§ **WHAT IS BEING ASKED**
What lines below contain the word "companies"? Please pull each one out.

----------------------------------------

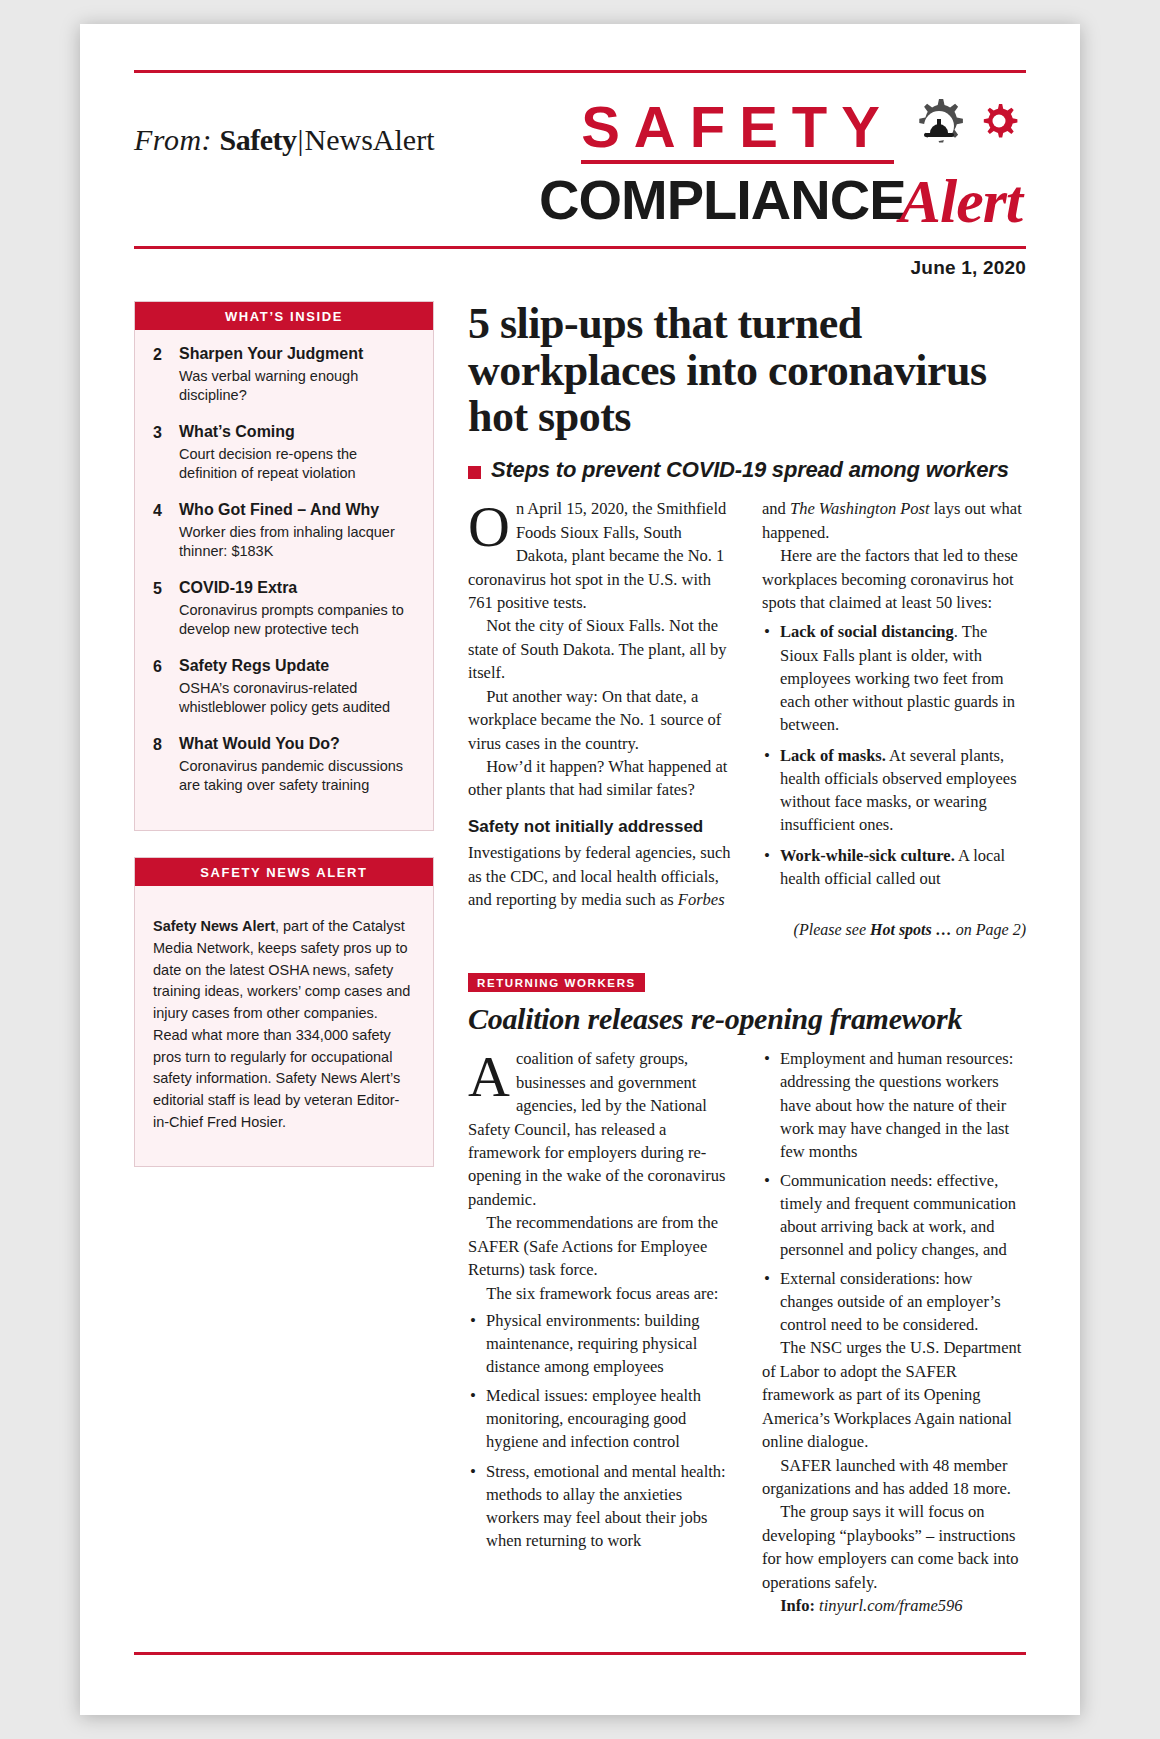From: Safety|NewsAlert
SAFETY
COMPLIANCE Alert
June 1, 2020
What’s Inside
2
Sharpen Your Judgment
Was verbal warning enough discipline?
3
What’s Coming
Court decision re-opens the definition of repeat violation
4
Who Got Fined – And Why
Worker dies from inhaling lacquer thinner: $183K
5
COVID-19 Extra
Coronavirus prompts companies to develop new protective tech
6
Safety Regs Update
OSHA’s coronavirus-related whistleblower policy gets audited
8
What Would You Do?
Coronavirus pandemic discussions are taking over safety training
Safety News Alert
Safety News Alert, part of the Catalyst Media Network, keeps safety pros up to date on the latest OSHA news, safety training ideas, workers’ comp cases and injury cases from other companies. Read what more than 334,000 safety pros turn to regularly for occupational safety information. Safety News Alert’s editorial staff is lead by veteran Editor-in-Chief Fred Hosier.
5 slip-ups that turned workplaces into coronavirus hot spots
Steps to prevent COVID-19 spread among workers
On April 15, 2020, the Smithfield Foods Sioux Falls, South Dakota, plant became the No. 1 coronavirus hot spot in the U.S. with 761 positive tests.
Not the city of Sioux Falls. Not the state of South Dakota. The plant, all by itself.
Put another way: On that date, a workplace became the No. 1 source of virus cases in the country.
How’d it happen? What happened at other plants that had similar fates?
Safety not initially addressed
Investigations by federal agencies, such as the CDC, and local health officials, and reporting by media such as Forbes and The Washington Post lays out what happened.
Here are the factors that led to these workplaces becoming coronavirus hot spots that claimed at least 50 lives:
Lack of social distancing. The Sioux Falls plant is older, with employees working two feet from each other without plastic guards in between.
Lack of masks. At several plants, health officials observed employees without face masks, or wearing insufficient ones.
Work-while-sick culture. A local health official called out
(Please see Hot spots … on Page 2)
Returning Workers
Coalition releases re-opening framework
Acoalition of safety groups, businesses and government agencies, led by the National Safety Council, has released a framework for employers during re-opening in the wake of the coronavirus pandemic.
The recommendations are from the SAFER (Safe Actions for Employee Returns) task force.
The six framework focus areas are:
Physical environments: building maintenance, requiring physical distance among employees
Medical issues: employee health monitoring, encouraging good hygiene and infection control
Stress, emotional and mental health: methods to allay the anxieties workers may feel about their jobs when returning to work
Employment and human resources: addressing the questions workers have about how the nature of their work may have changed in the last few months
Communication needs: effective, timely and frequent communication about arriving back at work, and personnel and policy changes, and
External considerations: how changes outside of an employer’s control need to be considered.
The NSC urges the U.S. Department of Labor to adopt the SAFER framework as part of its Opening America’s Workplaces Again national online dialogue.
SAFER launched with 48 member organizations and has added 18 more.
The group says it will focus on developing “playbooks” – instructions for how employers can come back into operations safely.
Info: tinyurl.com/frame596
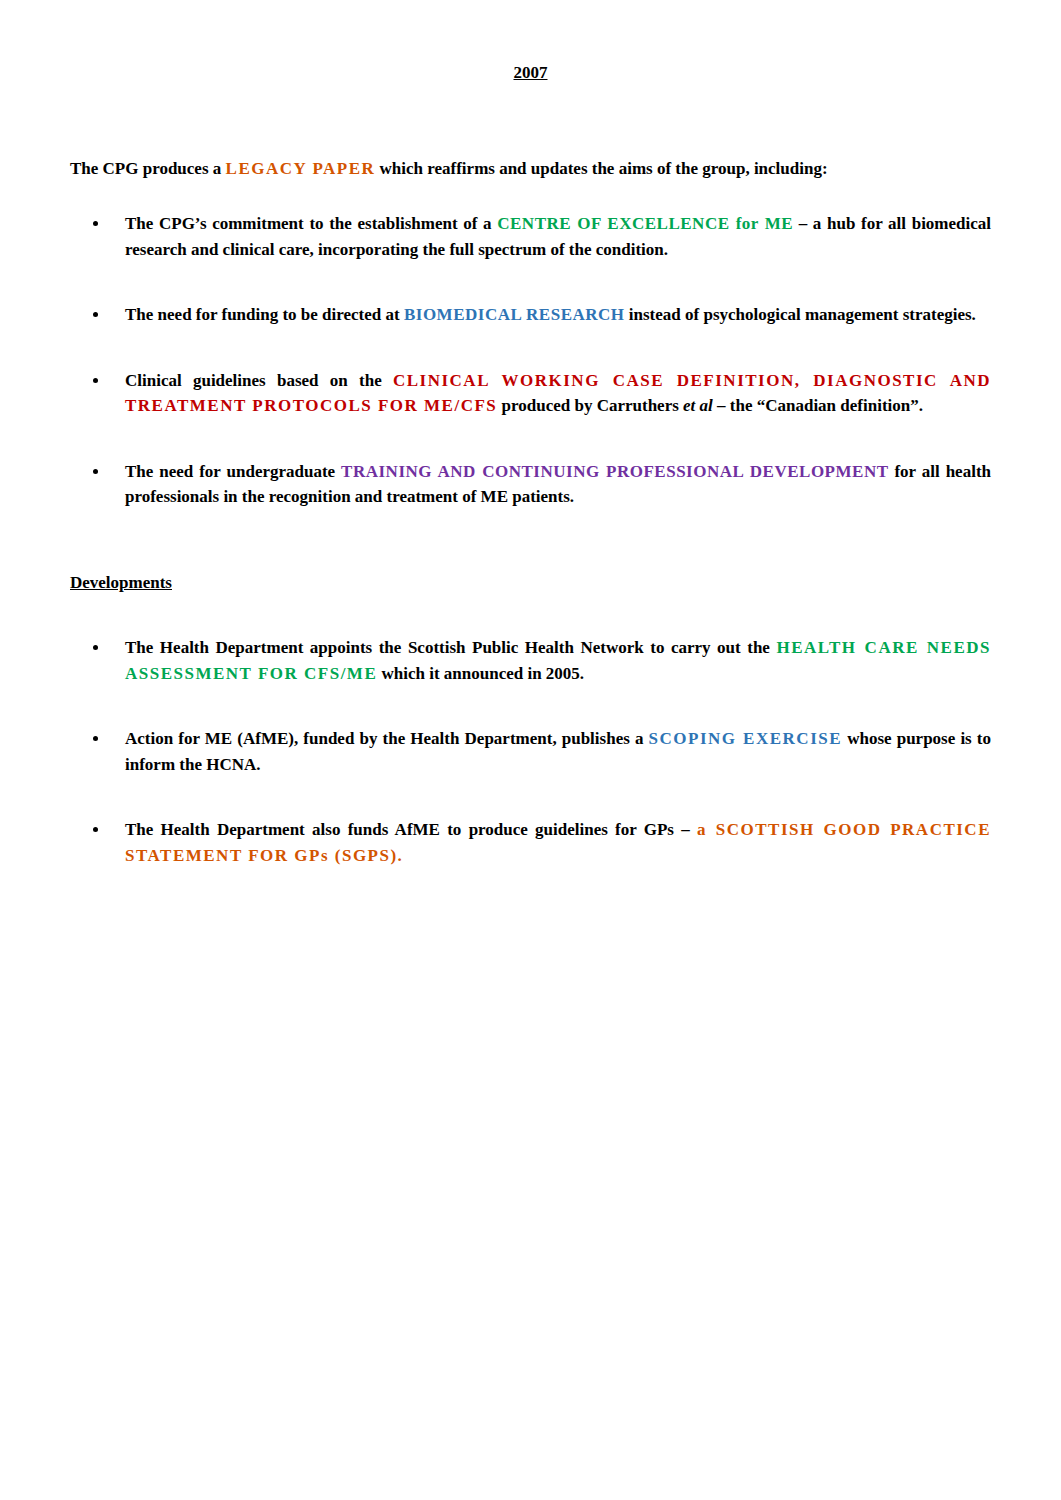2007
The CPG produces a LEGACY PAPER which reaffirms and updates the aims of the group, including:
The CPG’s commitment to the establishment of a CENTRE OF EXCELLENCE for ME – a hub for all biomedical research and clinical care, incorporating the full spectrum of the condition.
The need for funding to be directed at BIOMEDICAL RESEARCH instead of psychological management strategies.
Clinical guidelines based on the CLINICAL WORKING CASE DEFINITION, DIAGNOSTIC AND TREATMENT PROTOCOLS FOR ME/CFS produced by Carruthers et al – the “Canadian definition”.
The need for undergraduate TRAINING AND CONTINUING PROFESSIONAL DEVELOPMENT for all health professionals in the recognition and treatment of ME patients.
Developments
The Health Department appoints the Scottish Public Health Network to carry out the HEALTH CARE NEEDS ASSESSMENT FOR CFS/ME which it announced in 2005.
Action for ME (AfME), funded by the Health Department, publishes a SCOPING EXERCISE whose purpose is to inform the HCNA.
The Health Department also funds AfME to produce guidelines for GPs – a SCOTTISH GOOD PRACTICE STATEMENT FOR GPs (SGPS).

----------------------------------------

§ **TASK RESPONSE**
Coronavirus prompts companies to develop new protective tech
Safety News Alert, part of the Catalyst Media Network, keeps safety pros up to date on the latest OSHA news, safety training ideas, workers’ comp cases and injury cases from other companies. Read what more than 334,000 safety pros turn to regularly for occupational safety information. Safety News Alert’s editorial staff is lead by veteran Editor-in-Chief Fred Hosier.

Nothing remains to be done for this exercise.